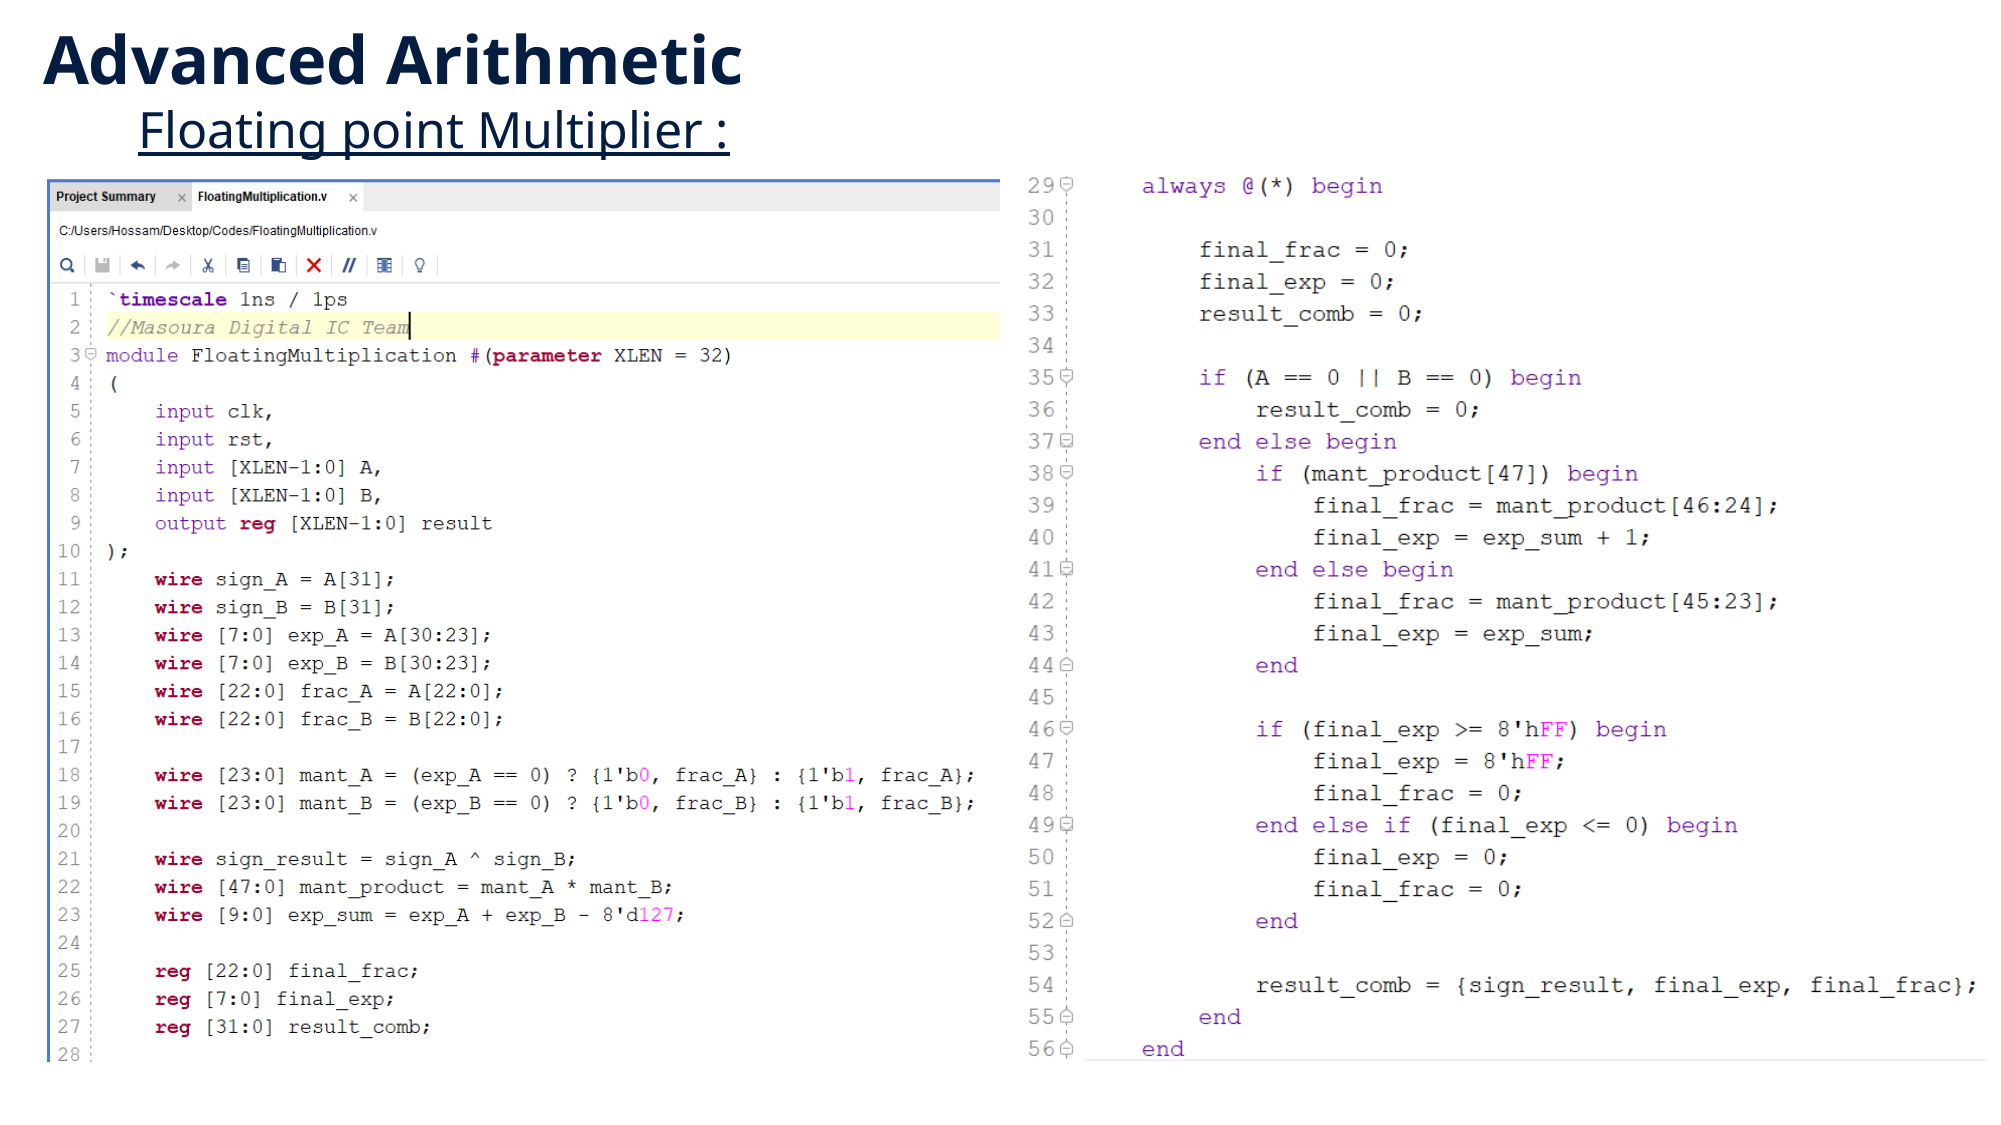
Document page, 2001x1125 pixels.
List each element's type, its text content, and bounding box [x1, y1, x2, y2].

picture [46, 173, 1001, 1063]
text_box Advanced Arithmetic [28, 10, 1229, 105]
picture [1020, 173, 1988, 1063]
text_box Floating point Multiplier : [123, 97, 1596, 184]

# [What to do]
Taking the line with "List each element's" as the start and the last line of the data above as the end, write out those two lines and every line between them exactly, and only those.

# [Task answer]
List each element's type, its text content, and bounding box [x1, y1, x2, y2].

picture [46, 173, 1001, 1063]
text_box Advanced Arithmetic [28, 10, 1229, 105]
picture [1020, 173, 1988, 1063]
text_box Floating point Multiplier : [123, 97, 1596, 184]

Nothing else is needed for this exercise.